[Records drawn from a dataset]
- - - -

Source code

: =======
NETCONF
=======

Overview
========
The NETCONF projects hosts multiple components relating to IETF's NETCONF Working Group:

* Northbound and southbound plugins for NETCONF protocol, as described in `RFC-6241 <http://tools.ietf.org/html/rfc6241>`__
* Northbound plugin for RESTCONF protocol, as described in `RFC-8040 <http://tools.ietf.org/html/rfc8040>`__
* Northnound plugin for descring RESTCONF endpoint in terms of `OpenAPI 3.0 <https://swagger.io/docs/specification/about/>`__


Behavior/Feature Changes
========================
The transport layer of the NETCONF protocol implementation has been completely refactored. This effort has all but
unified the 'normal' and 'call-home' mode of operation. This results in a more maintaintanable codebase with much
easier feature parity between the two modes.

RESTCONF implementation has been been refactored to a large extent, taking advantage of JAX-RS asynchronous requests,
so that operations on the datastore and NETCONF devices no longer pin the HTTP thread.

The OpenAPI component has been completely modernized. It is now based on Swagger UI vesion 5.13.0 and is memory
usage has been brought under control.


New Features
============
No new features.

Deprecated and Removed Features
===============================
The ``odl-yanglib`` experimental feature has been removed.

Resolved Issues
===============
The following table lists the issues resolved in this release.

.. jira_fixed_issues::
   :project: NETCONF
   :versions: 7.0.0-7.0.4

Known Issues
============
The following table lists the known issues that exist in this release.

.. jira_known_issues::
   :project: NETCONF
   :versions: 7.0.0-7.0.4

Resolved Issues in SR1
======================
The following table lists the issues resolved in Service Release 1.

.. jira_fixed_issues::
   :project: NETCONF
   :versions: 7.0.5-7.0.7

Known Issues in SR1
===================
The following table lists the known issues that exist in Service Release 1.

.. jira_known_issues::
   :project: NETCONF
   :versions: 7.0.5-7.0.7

- - - -

* TASK DESCRIPTION *
Exactly as they appear above, copy out all the records.

* YOUR SOLUTION *
Source code

: =======
NETCONF
=======

Overview
========
The NETCONF projects hosts multiple components relating to IETF's NETCONF Working Group:

* Northbound and southbound plugins for NETCONF protocol, as described in `RFC-6241 <http://tools.ietf.org/html/rfc6241>`__
* Northbound plugin for RESTCONF protocol, as described in `RFC-8040 <http://tools.ietf.org/html/rfc8040>`__
* Northnound plugin for descring RESTCONF endpoint in terms of `OpenAPI 3.0 <https://swagger.io/docs/specification/about/>`__


Behavior/Feature Changes
========================
The transport layer of the NETCONF protocol implementation has been completely refactored. This effort has all but
unified the 'normal' and 'call-home' mode of operation. This results in a more maintaintanable codebase with much
easier feature parity between the two modes.

RESTCONF implementation has been been refactored to a large extent, taking advantage of JAX-RS asynchronous requests,
so that operations on the datastore and NETCONF devices no longer pin the HTTP thread.

The OpenAPI component has been completely modernized. It is now based on Swagger UI vesion 5.13.0 and is memory
usage has been brought under control.


New Features
============
No new features.

Deprecated and Removed Features
===============================
The ``odl-yanglib`` experimental feature has been removed.

Resolved Issues
===============
The following table lists the issues resolved in this release.

.. jira_fixed_issues::
   :project: NETCONF
   :versions: 7.0.0-7.0.4

Known Issues
============
The following table lists the known issues that exist in this release.

.. jira_known_issues::
   :project: NETCONF
   :versions: 7.0.0-7.0.4

Resolved Issues in SR1
======================
The following table lists the issues resolved in Service Release 1.

.. jira_fixed_issues::
   :project: NETCONF
   :versions: 7.0.5-7.0.7

Known Issues in SR1
===================
The following table lists the known issues that exist in Service Release 1.

.. jira_known_issues::
   :project: NETCONF
   :versions: 7.0.5-7.0.7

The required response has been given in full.